Sunday, February 21, 2010
Healthy Side Dish or One-Pot Meal
- Olive Oil
- 1 shallot, chopped (diced)
- 2-3 cloves of garlic (chopped)
- 1/3 pounds green beans
- salt and pepper (to taste)
- white wine vinegar
- chicken or vegetable broth
- (optional) a trio of bell peppers, in strips (red, yellow and green) - I like to always have the frozen package of these from Trader Joe's on hand, It's a great addition to lots of recipes or to jarred pasta sauce (and so easy and affordable).
- 1 1/2 packets of red pepper flakes (from the pizza place - yep, that's what I had. This is obviously amateur cooking).
- 2 handfuls (I have small hands) kale rinsed, stemmed, and roughly chopped (I actually just tear my kale)
- 1/2 of a lemon (to juice)
- Parmesan cheese (to top it off)
- chives/green onion (to top it off)
Preparation
1, Warm the olive oil in a large saute pan over medium-high heat. (I used enough olive oil to coat the pan)
2. Add shallots and cook until translucent, about 4 minutes.
3. Add garlic, cook for just about 1 minute, then add broth, enough to cover the pan and keep garlic from burning.

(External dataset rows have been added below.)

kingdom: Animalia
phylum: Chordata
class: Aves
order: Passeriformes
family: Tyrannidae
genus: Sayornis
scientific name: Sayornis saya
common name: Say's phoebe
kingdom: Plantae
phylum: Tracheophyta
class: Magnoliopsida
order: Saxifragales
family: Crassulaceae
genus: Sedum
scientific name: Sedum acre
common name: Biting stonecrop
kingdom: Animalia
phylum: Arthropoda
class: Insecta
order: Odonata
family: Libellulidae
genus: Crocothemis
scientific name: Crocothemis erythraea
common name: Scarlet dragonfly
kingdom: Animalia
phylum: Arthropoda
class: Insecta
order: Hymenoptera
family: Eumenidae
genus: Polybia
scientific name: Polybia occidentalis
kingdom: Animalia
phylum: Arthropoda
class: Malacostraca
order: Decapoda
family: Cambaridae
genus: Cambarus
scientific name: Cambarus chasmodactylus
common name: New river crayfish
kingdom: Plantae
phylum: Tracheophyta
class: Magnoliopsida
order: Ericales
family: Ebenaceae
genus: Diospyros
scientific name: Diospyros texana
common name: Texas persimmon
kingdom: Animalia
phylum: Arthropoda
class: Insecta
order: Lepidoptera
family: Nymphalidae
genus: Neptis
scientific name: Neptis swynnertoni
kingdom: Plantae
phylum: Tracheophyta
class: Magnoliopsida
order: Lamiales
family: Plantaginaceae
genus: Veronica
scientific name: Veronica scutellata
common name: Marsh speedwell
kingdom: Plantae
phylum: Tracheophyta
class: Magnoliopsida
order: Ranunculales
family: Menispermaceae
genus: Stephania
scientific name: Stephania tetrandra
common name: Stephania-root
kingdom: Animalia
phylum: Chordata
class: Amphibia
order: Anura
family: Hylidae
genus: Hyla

4. Add green beans (I used frozen, but fresh would obviously be better. If you only have canned, I wouldn't even bother. I like string beans, not cut beans.), salt, and pepper and cook for 2 minutes.
5. Add a dash of white wine vinegar (Giada suggests white wine, which is probably better, but I didn't have it, so I used the white wine vinegar instead, since I already had some broth in there I think it worked fine). and continue cooking until the green beans are almost tender, about 3-5 minutes.
6. Add the red pepper flakes and the kale and continue cooking until the kale has wilted, about 4 to 5 minutes.
If you want to serve it as a side, squirt lemon juice on top (from half a lemon -- don't over use) and sprinkle with parmesan cheese.
To make it a one-pot meal, I added my leftover quinoa to the pot while the kale was finishing cooking, just to warm the quinoa, and added the lemon juice and parmesan cheese once I had put a serving in a bowl. I also added some chives on top.
I think this would also work on top of rice or tossed with pasta, in which case you might also want to drizzle with some olive oil at the end.